SUPPLIED TEXT section start

While vowing to promote faster and deeper economic reform, Li promised that Western political trends, including dissent, would be stopped the moment they appeared.Yet trying to have it both ways - a market economy and a Marxist state - seems doomed to failure. Political change inevitably will accompany economic change. Just ask unemployed communist leaders in the former Soviet Union and Eastern Europe.

Chinese scholars believe that the pro-democracy movement, ignited by a huge university student population, was the natural result of economic reforms begun 13 years ago.

Li, 63, is widely blamed at home and abroad for his part in ordering attacks against pro-democracy demonstrators around Beijing's Tiananmen Square in June 1989.

The crushing of the movement with tanks and bullets sent a chill across China and brought almost universal international condemnation.

Now, after only three years of repression, the Chinese government is attempting to lighten up - at least economically.

The question by all observers is how much progress can be made in economic reform without threatening the control of the political regime.

Most China watchers think opening up China to progressive economics will almost certainly open it up to political reformation as well. The two can hardly be separated.

Even after the massacre at Tiananmen Square, Chinese leaders continued to promote private enterprises which have operated at a profit at the same time government-controlled enterprises have suffered a deficit.

China has continued to receive international competitive pressure, forcing officials to orchestrate a new economic reform movement.

Managers of state enterprises have been told to "liberate their thinking" and borrow the useful elements of capitalism, and to to do whatever is necessary to attract more foreign investment.

Although the United States wants to encourage China to embrace capitalism and to make humanizing changes, democracy is the last thing current hard-liner Chinese leaders seem to want.

Yet the opening up of economic life is likely to reopen the possibilities of violence from the huge population of disaffected citizens who detest their government.

Even those Chinese political dissidents who have escaped to the West believe that a democratic future in China lies with a younger generation of leaders more likely to embrace the democratic revolution so successful in other parts of the world.

SUPPLIED TEXT section end

● DIRECTIONS FOR THIS TASK
List each age, date, or length of time that the piece on China's economic reform states.

EXTRACTED ENTRIES section start

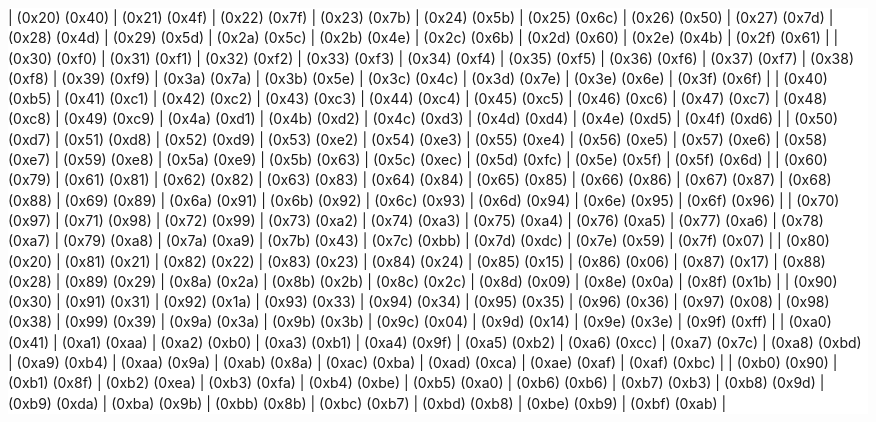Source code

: | (0x20) (0x40)                     | (0x21) (0x4f)                     | (0x22) (0x7f)                     | (0x23) (0x7b)                     | (0x24) (0x5b)                     | (0x25) (0x6c)                     | (0x26) (0x50)                     | (0x27) (0x7d)                     | (0x28) (0x4d)                     | (0x29) (0x5d)                     | (0x2a) (0x5c)                     | (0x2b) (0x4e)                     | (0x2c) (0x6b)                     | (0x2d) (0x60)                     | (0x2e) (0x4b)                     | (0x2f) (0x61)                     |
| (0x30) (0xf0)                     | (0x31) (0xf1)                     | (0x32) (0xf2)                     | (0x33) (0xf3)                     | (0x34) (0xf4)                     | (0x35) (0xf5)                     | (0x36) (0xf6)                     | (0x37) (0xf7)                     | (0x38) (0xf8)                     | (0x39) (0xf9)                     | (0x3a) (0x7a)                     | (0x3b) (0x5e)                     | (0x3c) (0x4c)                     | (0x3d) (0x7e)                     | (0x3e) (0x6e)                     | (0x3f) (0x6f)                     |
| (0x40) (0xb5)                     | (0x41) (0xc1)                     | (0x42) (0xc2)                     | (0x43) (0xc3)                     | (0x44) (0xc4)                     | (0x45) (0xc5)                     | (0x46) (0xc6)                     | (0x47) (0xc7)                     | (0x48) (0xc8)                     | (0x49) (0xc9)                     | (0x4a) (0xd1)                     | (0x4b) (0xd2)                     | (0x4c) (0xd3)                     | (0x4d) (0xd4)                     | (0x4e) (0xd5)                     | (0x4f) (0xd6)                     |
| (0x50) (0xd7)                     | (0x51) (0xd8)                     | (0x52) (0xd9)                     | (0x53) (0xe2)                     | (0x54) (0xe3)                     | (0x55) (0xe4)                     | (0x56) (0xe5)                     | (0x57) (0xe6)                     | (0x58) (0xe7)                     | (0x59) (0xe8)                     | (0x5a) (0xe9)                     | (0x5b) (0x63)                     | (0x5c) (0xec)                     | (0x5d) (0xfc)                     | (0x5e) (0x5f)                     | (0x5f) (0x6d)                     |
| (0x60) (0x79)                     | (0x61) (0x81)                     | (0x62) (0x82)                     | (0x63) (0x83)                     | (0x64) (0x84)                     | (0x65) (0x85)                     | (0x66) (0x86)                     | (0x67) (0x87)                     | (0x68) (0x88)                     | (0x69) (0x89)                     | (0x6a) (0x91)                     | (0x6b) (0x92)                     | (0x6c) (0x93)                     | (0x6d) (0x94)                     | (0x6e) (0x95)                     | (0x6f) (0x96)                     |
| (0x70) (0x97)                     | (0x71) (0x98)                     | (0x72) (0x99)                     | (0x73) (0xa2)                     | (0x74) (0xa3)                     | (0x75) (0xa4)                     | (0x76) (0xa5)                     | (0x77) (0xa6)                     | (0x78) (0xa7)                     | (0x79) (0xa8)                     | (0x7a) (0xa9)                     | (0x7b) (0x43)                     | (0x7c) (0xbb)                     | (0x7d) (0xdc)                     | (0x7e) (0x59)                     | (0x7f) (0x07)                     |
| (0x80) (0x20)                     | (0x81) (0x21)                     | (0x82) (0x22)                     | (0x83) (0x23)                     | (0x84) (0x24)                     | (0x85) (0x15)                     | (0x86) (0x06)                     | (0x87) (0x17)                     | (0x88) (0x28)                     | (0x89) (0x29)                     | (0x8a) (0x2a)                     | (0x8b) (0x2b)                     | (0x8c) (0x2c)                     | (0x8d) (0x09)                     | (0x8e) (0x0a)                     | (0x8f) (0x1b)                     |
| (0x90) (0x30)                     | (0x91) (0x31)                     | (0x92) (0x1a)                     | (0x93) (0x33)                     | (0x94) (0x34)                     | (0x95) (0x35)                     | (0x96) (0x36)                     | (0x97) (0x08)                     | (0x98) (0x38)                     | (0x99) (0x39)                     | (0x9a) (0x3a)                     | (0x9b) (0x3b)                     | (0x9c) (0x04)                     | (0x9d) (0x14)                     | (0x9e) (0x3e)                     | (0x9f) (0xff)                     |
| (0xa0) (0x41)                     | (0xa1) (0xaa)                     | (0xa2) (0xb0)                     | (0xa3) (0xb1)                     | (0xa4) (0x9f)                     | (0xa5) (0xb2)                     | (0xa6) (0xcc)                     | (0xa7) (0x7c)                     | (0xa8) (0xbd)                     | (0xa9) (0xb4)                     | (0xaa) (0x9a)                     | (0xab) (0x8a)                     | (0xac) (0xba)                     | (0xad) (0xca)                     | (0xae) (0xaf)                     | (0xaf) (0xbc)                     |
| (0xb0) (0x90)                     | (0xb1) (0x8f)                     | (0xb2) (0xea)                     | (0xb3) (0xfa)                     | (0xb4) (0xbe)                     | (0xb5) (0xa0)                     | (0xb6) (0xb6)                     | (0xb7) (0xb3)                     | (0xb8) (0x9d)                     | (0xb9) (0xda)                     | (0xba) (0x9b)                     | (0xbb) (0x8b)                     | (0xbc) (0xb7)                     | (0xbd) (0xb8)                     | (0xbe) (0xb9)                     | (0xbf) (0xab)                     |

EXTRACTED ENTRIES section end

● RESPONSE FOR THIS EXERCISE
- 63 (Li's age)
- 13 years ago (when the economic reforms began)
- June 1989 (the attacks on demonstrators around Tiananmen Square)
- three years (of repression)